Magic Leap is preparing to release its augmented reality device, which promises to change the world forever. The technology mimics the way the brain processes information and images, so you won’t know the difference between fiction and fact. (All images and video via Magic Leap)

Magic Leap, based in Florida, has been rather tight-lipped about its augmented reality initiative. In a recent interview on the WSJD Live, CEO and founder Rony Abovitz and Chief Content Officer Rio Caraeff said the technology would be like nothing you’ve ever seen.
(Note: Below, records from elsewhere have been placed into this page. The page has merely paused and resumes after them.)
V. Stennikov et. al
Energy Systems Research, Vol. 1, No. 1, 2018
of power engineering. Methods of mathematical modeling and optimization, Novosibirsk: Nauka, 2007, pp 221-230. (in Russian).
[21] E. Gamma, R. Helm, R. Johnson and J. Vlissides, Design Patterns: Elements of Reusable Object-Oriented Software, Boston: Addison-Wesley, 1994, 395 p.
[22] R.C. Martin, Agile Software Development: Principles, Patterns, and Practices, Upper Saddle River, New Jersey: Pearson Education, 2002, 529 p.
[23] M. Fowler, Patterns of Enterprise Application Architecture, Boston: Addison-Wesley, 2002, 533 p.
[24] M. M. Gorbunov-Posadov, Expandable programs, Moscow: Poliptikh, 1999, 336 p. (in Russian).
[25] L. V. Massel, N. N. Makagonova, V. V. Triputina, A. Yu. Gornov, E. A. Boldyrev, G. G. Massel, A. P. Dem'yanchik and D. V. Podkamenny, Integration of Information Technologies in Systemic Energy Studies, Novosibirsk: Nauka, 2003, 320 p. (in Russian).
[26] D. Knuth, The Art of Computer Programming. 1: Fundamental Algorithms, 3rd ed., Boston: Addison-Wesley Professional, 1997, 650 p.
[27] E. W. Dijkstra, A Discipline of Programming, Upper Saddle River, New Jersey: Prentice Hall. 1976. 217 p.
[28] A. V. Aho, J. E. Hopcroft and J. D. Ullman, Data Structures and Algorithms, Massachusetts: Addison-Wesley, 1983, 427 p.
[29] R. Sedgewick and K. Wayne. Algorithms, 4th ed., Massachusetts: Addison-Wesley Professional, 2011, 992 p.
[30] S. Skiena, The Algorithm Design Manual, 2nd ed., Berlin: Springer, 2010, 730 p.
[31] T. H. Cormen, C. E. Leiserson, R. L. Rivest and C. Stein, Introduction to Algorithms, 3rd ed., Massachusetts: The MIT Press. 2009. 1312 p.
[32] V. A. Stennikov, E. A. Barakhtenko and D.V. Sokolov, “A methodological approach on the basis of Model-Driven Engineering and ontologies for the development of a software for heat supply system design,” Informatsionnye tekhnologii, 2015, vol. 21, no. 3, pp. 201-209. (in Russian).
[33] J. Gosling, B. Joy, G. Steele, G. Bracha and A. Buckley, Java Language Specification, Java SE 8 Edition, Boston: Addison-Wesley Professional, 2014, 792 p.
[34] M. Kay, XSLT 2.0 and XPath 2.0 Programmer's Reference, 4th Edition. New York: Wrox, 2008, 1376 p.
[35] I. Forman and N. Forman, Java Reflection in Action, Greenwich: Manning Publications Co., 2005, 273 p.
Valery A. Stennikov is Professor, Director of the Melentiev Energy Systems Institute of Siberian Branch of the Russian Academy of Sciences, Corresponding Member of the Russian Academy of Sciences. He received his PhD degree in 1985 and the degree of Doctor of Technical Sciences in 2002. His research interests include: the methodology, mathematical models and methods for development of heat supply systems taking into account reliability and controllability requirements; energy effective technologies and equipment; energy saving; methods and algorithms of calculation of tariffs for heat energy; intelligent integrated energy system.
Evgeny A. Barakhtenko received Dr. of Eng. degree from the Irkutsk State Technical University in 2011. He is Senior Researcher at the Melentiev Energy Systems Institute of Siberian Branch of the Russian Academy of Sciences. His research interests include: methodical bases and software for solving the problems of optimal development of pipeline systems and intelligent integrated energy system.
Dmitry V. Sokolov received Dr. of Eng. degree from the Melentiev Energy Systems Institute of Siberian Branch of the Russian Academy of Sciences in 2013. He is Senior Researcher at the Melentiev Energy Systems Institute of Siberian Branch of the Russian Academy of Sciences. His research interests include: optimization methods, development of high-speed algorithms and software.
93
Augmented reality differs from virtual reality because it takes the natural world and adds a layer of graphics on top. For example, if you’re in medical school, you can see a physical cadaver before you, but also a simulated 3D image of bodily organs, anatomy lessons, and more. And it doesn’t end there. Magic Leap is attempting to bring this technology to the masses, in a natural way – something no other company has attempted. 


Why Augmented Reality



During the interview, Magic Leap executives said they want to change the way we interact with the world. They want to ‘bring magic back,’ if you will. It isn’t just about gaming or getting the weather forecast without a smartphone, either (although that’s definitely part of it). It’s about enhancing learning and wonder in the world around us.


According to a study conducted by William D. Beeland, Jr., student engagement and learning increased with the use of interactive whiteboards in the classroom. These whiteboards features touch screens, app functionality and traditional writing surfaces. If the addition of technology and 2D graphics in the classroom resulted in an increase in engagement and learning, this suggests incorporating the advanced 3D imagery Magic Leap attempts to develop will only increase learning and engagement in the future.


The Technology



Magic Leap hasn’t released any information regarding how the technology is being developed, nor has it mentioned a time line or prospective market price for the product. Abovitz and Caraeff did, however, mention the concept behind the technology they’re trying to create.
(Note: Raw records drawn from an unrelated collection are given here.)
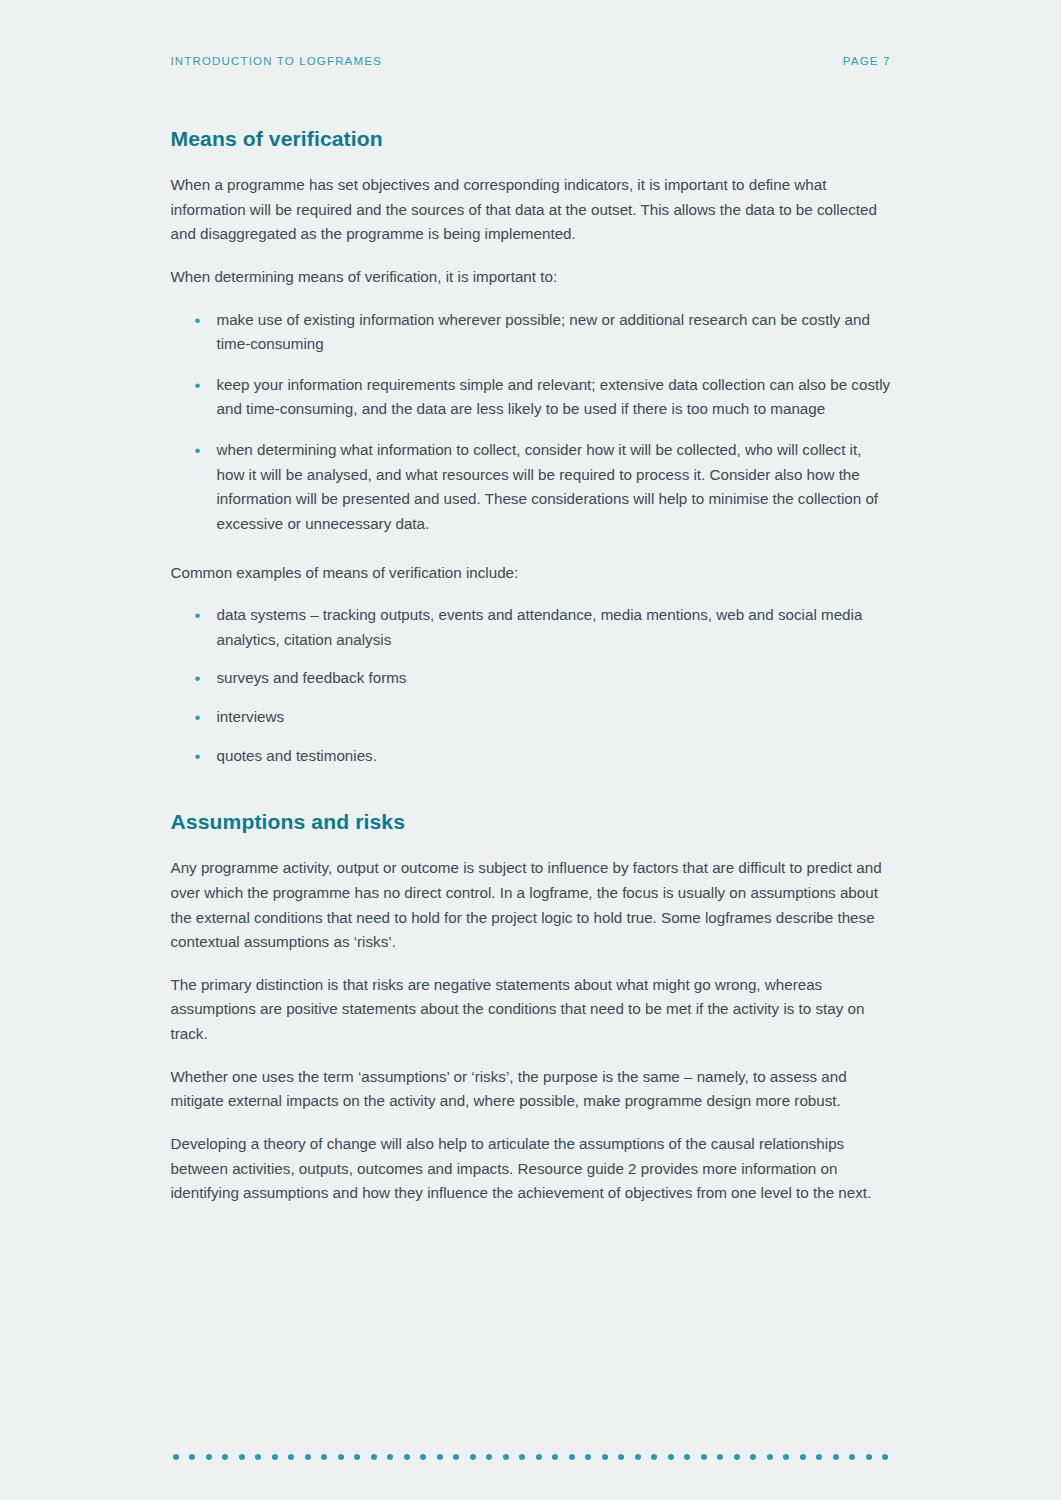Introduction to Logframes Page 7
Means of verification
When a programme has set objectives and corresponding indicators, it is important to define what information will be required and the sources of that data at the outset. This allows the data to be collected and disaggregated as the programme is being implemented.
When determining means of verification, it is important to:
make use of existing information wherever possible; new or additional research can be costly and time-consuming
keep your information requirements simple and relevant; extensive data collection can also be costly and time-consuming, and the data are less likely to be used if there is too much to manage
when determining what information to collect, consider how it will be collected, who will collect it, how it will be analysed, and what resources will be required to process it. Consider also how the information will be presented and used. These considerations will help to minimise the collection of excessive or unnecessary data.
Common examples of means of verification include:
data systems – tracking outputs, events and attendance, media mentions, web and social media analytics, citation analysis
surveys and feedback forms
interviews
quotes and testimonies.
Assumptions and risks
Any programme activity, output or outcome is subject to influence by factors that are difficult to predict and over which the programme has no direct control. In a logframe, the focus is usually on assumptions about the external conditions that need to hold for the project logic to hold true. Some logframes describe these contextual assumptions as ‘risks’.
The primary distinction is that risks are negative statements about what might go wrong, whereas assumptions are positive statements about the conditions that need to be met if the activity is to stay on track.
Whether one uses the term ‘assumptions’ or ‘risks’, the purpose is the same – namely, to assess and mitigate external impacts on the activity and, where possible, make programme design more robust.
Developing a theory of change will also help to articulate the assumptions of the causal relationships between activities, outputs, outcomes and impacts. Resource guide 2 provides more information on identifying assumptions and how they influence the achievement of objectives from one level to the next.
The partners said their primary objective with Magic Leap is to change the way we see the world. In order to do that, the entire system being developed will mimic the way the human brain works. The graphics displays will consider the molecular structures of everyday objects and even the operating system is custom. The goal is to trick the mind into believing the augmented graphics are real, resulting in real engagement and real experiences.


The Wait


Caraeff with his son


While Abovitz and Caraeff didn’t say when the technology will be available, they did say it wouldn’t be much longer. The company has received over $592M in funding from Google Inc., Qualcomm Inc. and others. It secured an old Motorola manufacturing factory in Florida and it is believed the product, rumored to look like eyeglasses, are already in production.


How You Can Help



Pulling this project off will take a lot of collaboration. That’s why Magic Leap has called for help from any developers, animators, technology wizards and more. Check out their website if you’re interested in working for the company or developing apps on your own.


Magic Leap isn’t the only company in the game. Innovega, for example, is developing an augmented reality contact lens system. Check it out and decide which option is right for you. If, however, Magic Leap actually pulls off what it’s been promising, the future of learning will never be the same.